Enhanced Photoresponse Performance of Self‐Powered PTAA/GaN Microwire Heterojunction Ultraviolet Photodetector Based on Piezo‐Phototronic Effect

Abstract The development of self‐powered high‐performance UV photodetectors is essential for energy efficient futuristic wearable and portable applications. Herein, a self‐powered organic/inorganic (PTAA/GaN microwire) hybrid heterojunction ultraviolet (UV) photodetector (PD) has been prepared by a low‐cost and simple spin‐coating method. Furthermore, the piezo‐phototronic effect as an effective interfacial regulating strategy is utilized to modulate the photo‐response performances of the PD by engineering the energy‐band structure at the local junction/interface. Under 325 nm laser irradiation, the obtained device demonstrates excellent photo‐response properties at 0 V bias, showing a high responsivity (268 mA W −1 ) and detectivity (2.49 × 10 12 Jones) under weak light intensity as low as 0.2 mW cm −2 , as well as fast response speeds (rise time of 14 ms and decay time of 23 ms). The PD exhibits better performance than most reported organic/inorganic heterojunction self‐powered PDs. By applying a − 0.52% compressive strain, the responsivity and detectivity of the device are greatly enhanced by 32% without external bias, and by 1256% at 2 V bias under 1.4 mW cm −2 light intensity. On the contrary, by applying a 0.41% tensile strain, the responsivity and detectivity are decreased by 18% without external bias.
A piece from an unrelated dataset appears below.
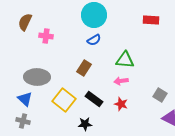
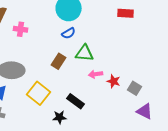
green triangle: (125, 60) -> (85, 53), moved
black rectangle: (94, 99) -> (76, 101), moved
red star: (121, 104) -> (114, 81), moved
It indicates that the strain has a significant modulating effect on the photo‐response performance of the PD. The positive piezo‐potential modulated energy‐band structure at the PTAA/GaN interface may account for the enhanced performance. This study demonstrates a promising approach to optimize the performance of a self‐powered heterostructure optoelectronic devices through strain modulated.